MB:Senz'altro l'evoluzioone che il SEO sta avendo, con il testing di Google Universal Search, ci fa presupporre che darà stimoli all'advertising, invece che dare dei limiti. Per esempio, si arriverà a fare SEO con dei video, perchè tra le pagine dei motori di ricerca saranno posizionati i video. Da questo punto di vista, il SEO soprattutto il Search Marketing inteso come Keywords Advertising è uno stimolo alla creatività per esempio nella creazione di landing pages. Ci sono ancora alcuni vincoli che sono, per esempio, quelli dati dai siti con tecnologia Flash, però deve cambiare un po' quello che si intende attualmente per SEO.
ICTv:
Una buona reputazione aziendale si costruisce e si mantiene anche online. Come e con quali strumenti è possibile gestirla?

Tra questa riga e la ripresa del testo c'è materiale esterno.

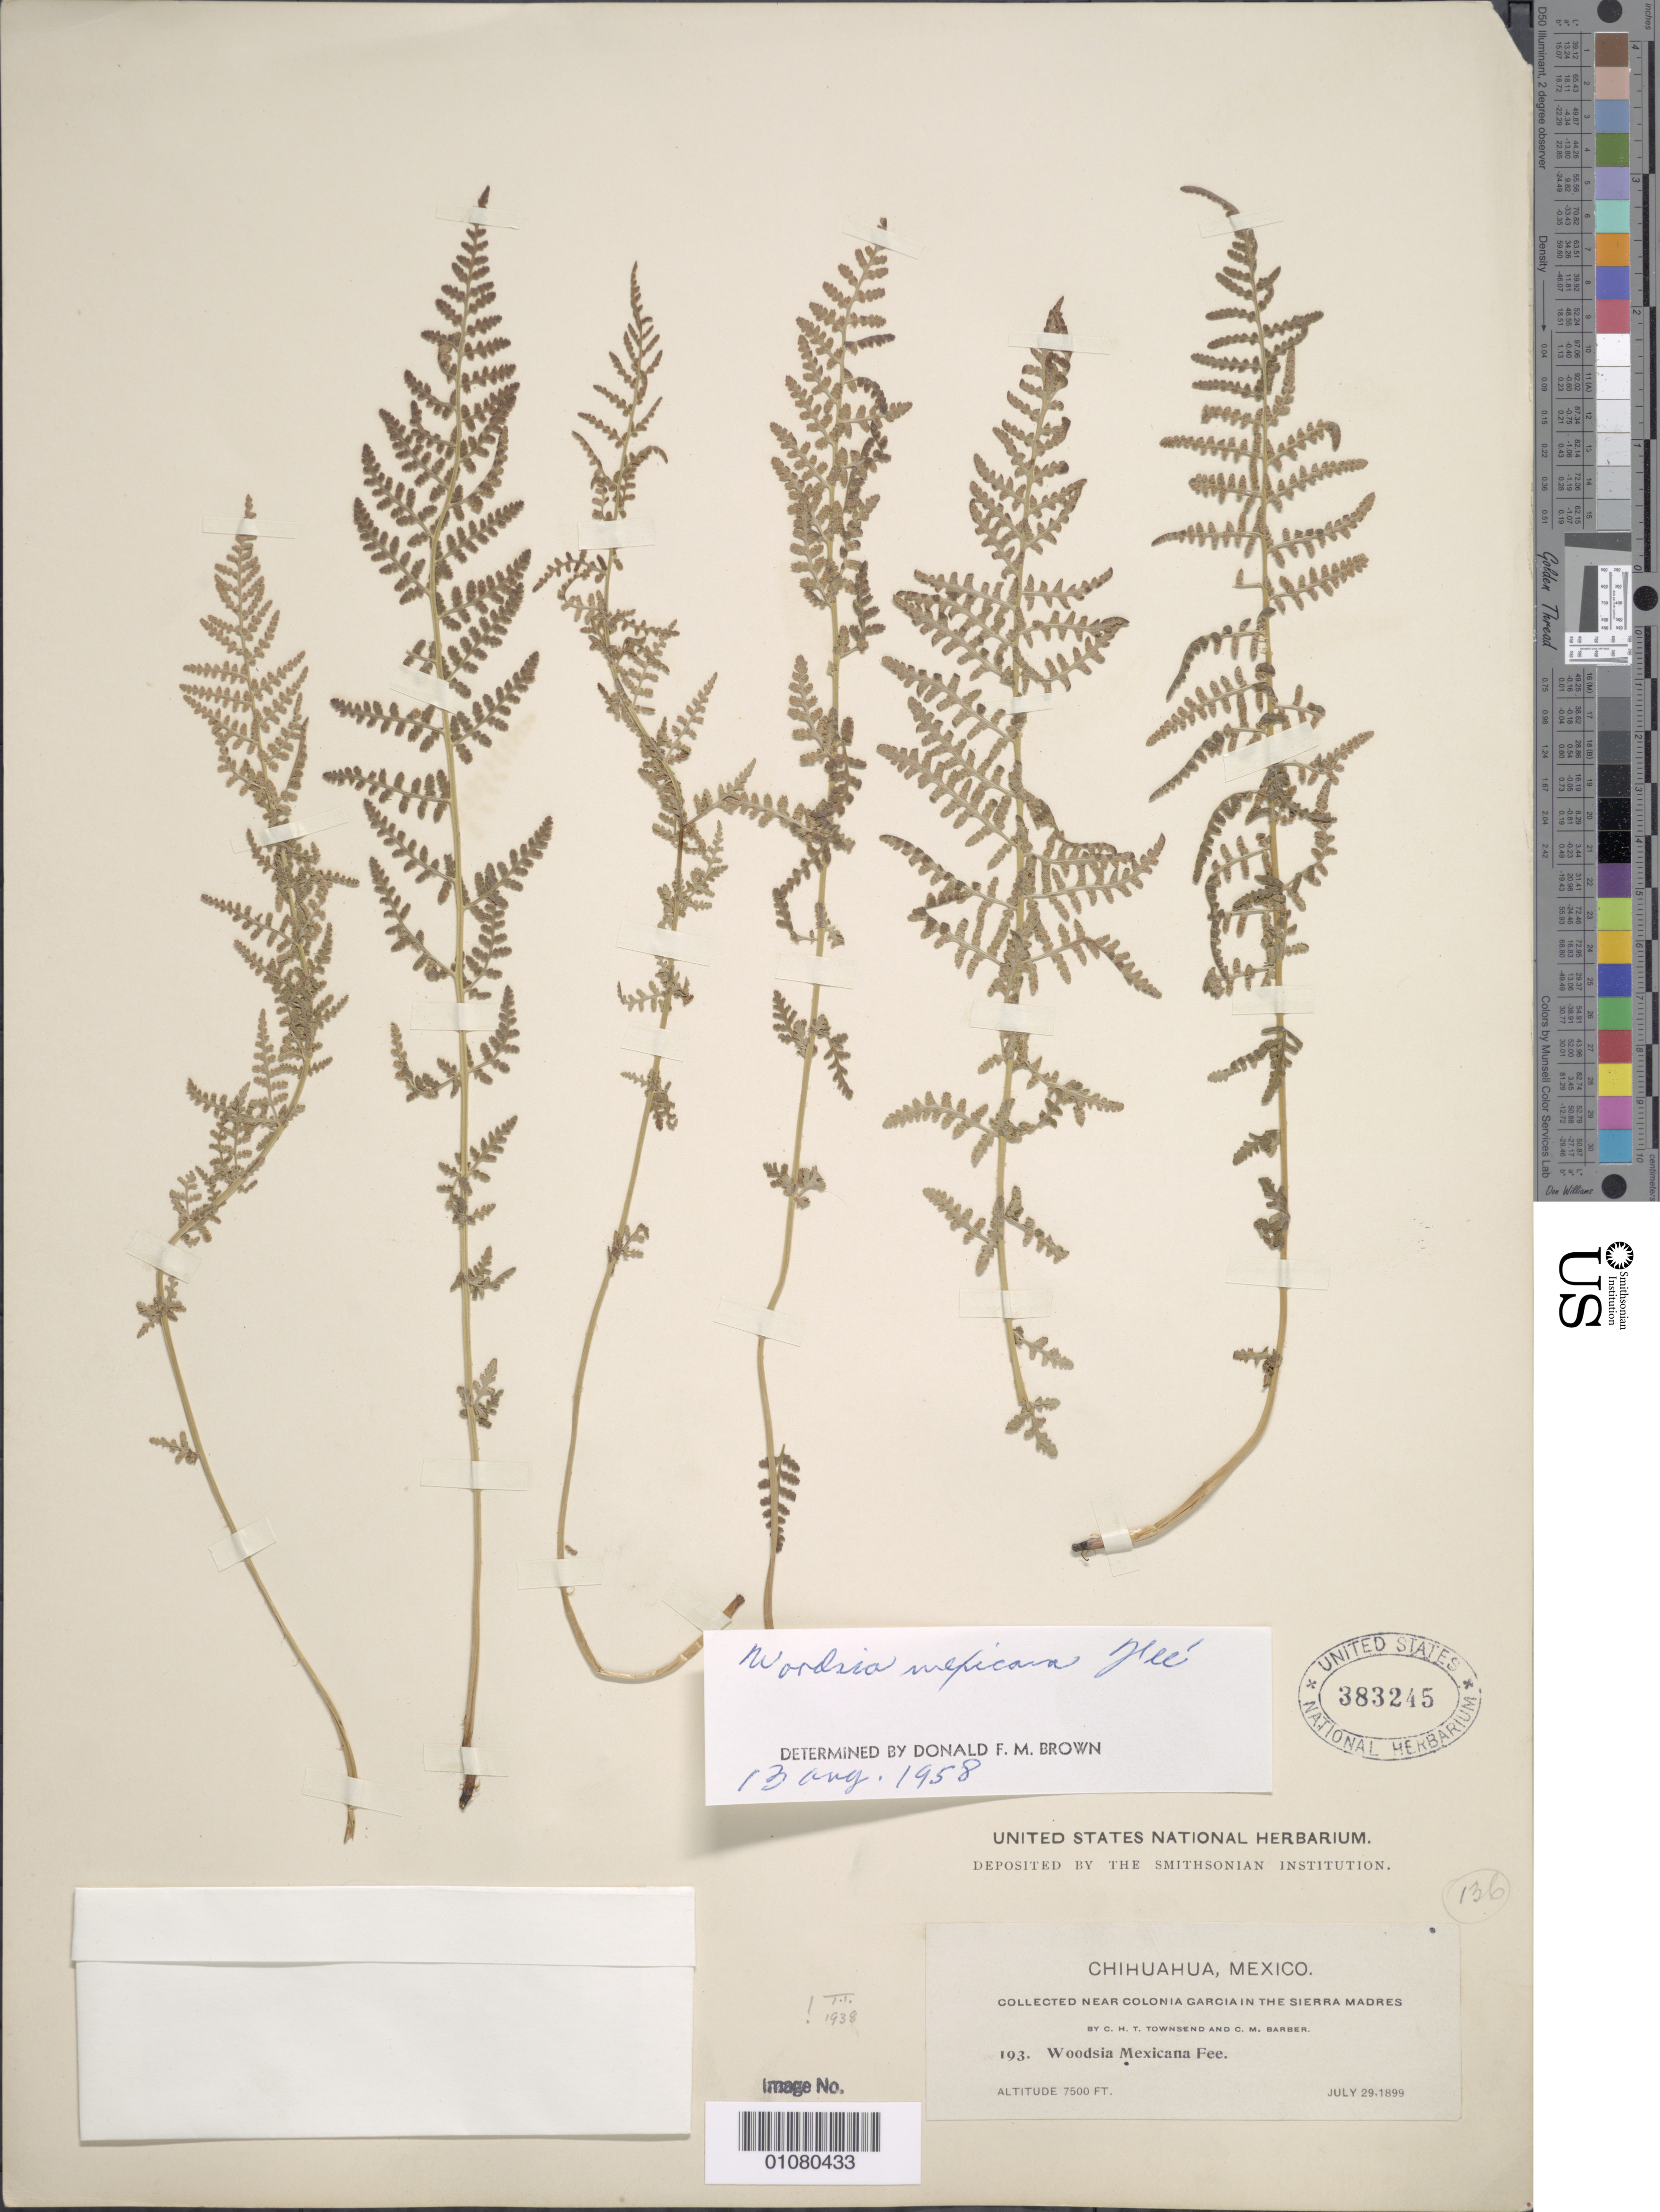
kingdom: Plantae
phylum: Tracheophyta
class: Polypodiopsida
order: Polypodiales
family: Woodsiaceae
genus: Woodsia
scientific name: Woodsia mexicana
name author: Fée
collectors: C. H. T. Townsend & C. Barber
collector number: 193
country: Mexico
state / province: Chihuahua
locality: Near Colonia Garcia in the Sierra Madres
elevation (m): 2286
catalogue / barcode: US 383245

MB:Sicuramente una buona reputazione aziendale si costruisce anche online perchè online ci sono i potenziali clienti, c'è il nostro target che parla di noi. Quindi la prima cosa da fare è essere al corrente di quello che viene detto, semplicemente ad esempio facendo una ricerca con il nostro brand su un motore di ricerca. Quindi questo è proprio il primo passo: monitorare quello che succede e sapere cosa viene detto di noi. Dopodichè, e questo molte aziende lo stanno già facendo, è di entrare nelle comunità, essere parte delle community online. L'esempio è dato da alcuni blogger che sono anche direttori generali delle aziende e parlano e in questo modo costruiscono la reputazione dell'azienda in rete.
ICTv:
Come reputi l'Article Marketing?
MB:
Prima di tutto è un termine molto usato, in verità forse non si scopre niente di nuovissimo perchè significa produrre buoni contenuti, diffonderli e fare in modo che questi contenuti poi portino reputazione e traffico. Credo che sia come sempre uno strumento validissimo, certo non per tutti i settori è così adattabile. Non deve diventare senz'altro una forma di spam, anche perchè il contenuto, perchè sortisca l'effetto dell'Article Mkg deve essere di buona qualità e sappiamo che produrre contenuti di buona qualità è costoso e non è per niente semplice.
ICTv:
Come si può gestire nell'organizzazione di una campagna di marketing un opinion leader come il blogger?
MB:
Qui dipende molto da quali sono gli obiettivi della campagna di marketing. Senz'altro avere come target alcuni opinion leader, che in questo momento in particolare in rete sono i blogger, significa prima di tutto parlare la stessa lingua èperchè sappiamo che la blogosfera è un ambiente molto aperto, ma allo stesso tempo è anche un ambiente molto selettivo. Quindi banalmente ci sono aziende che pensano di contattare i blogger ed avere dalla loro parte gli opinion leader utilizzando strumenti e modalità che invece sono molto old economy, piuttosto che new economy. Forse il modo più semplice è essere dei blogger e quindi sapere quali sono le grammatiche della comunicazione per poter parlare con questi nuovi opinion leader.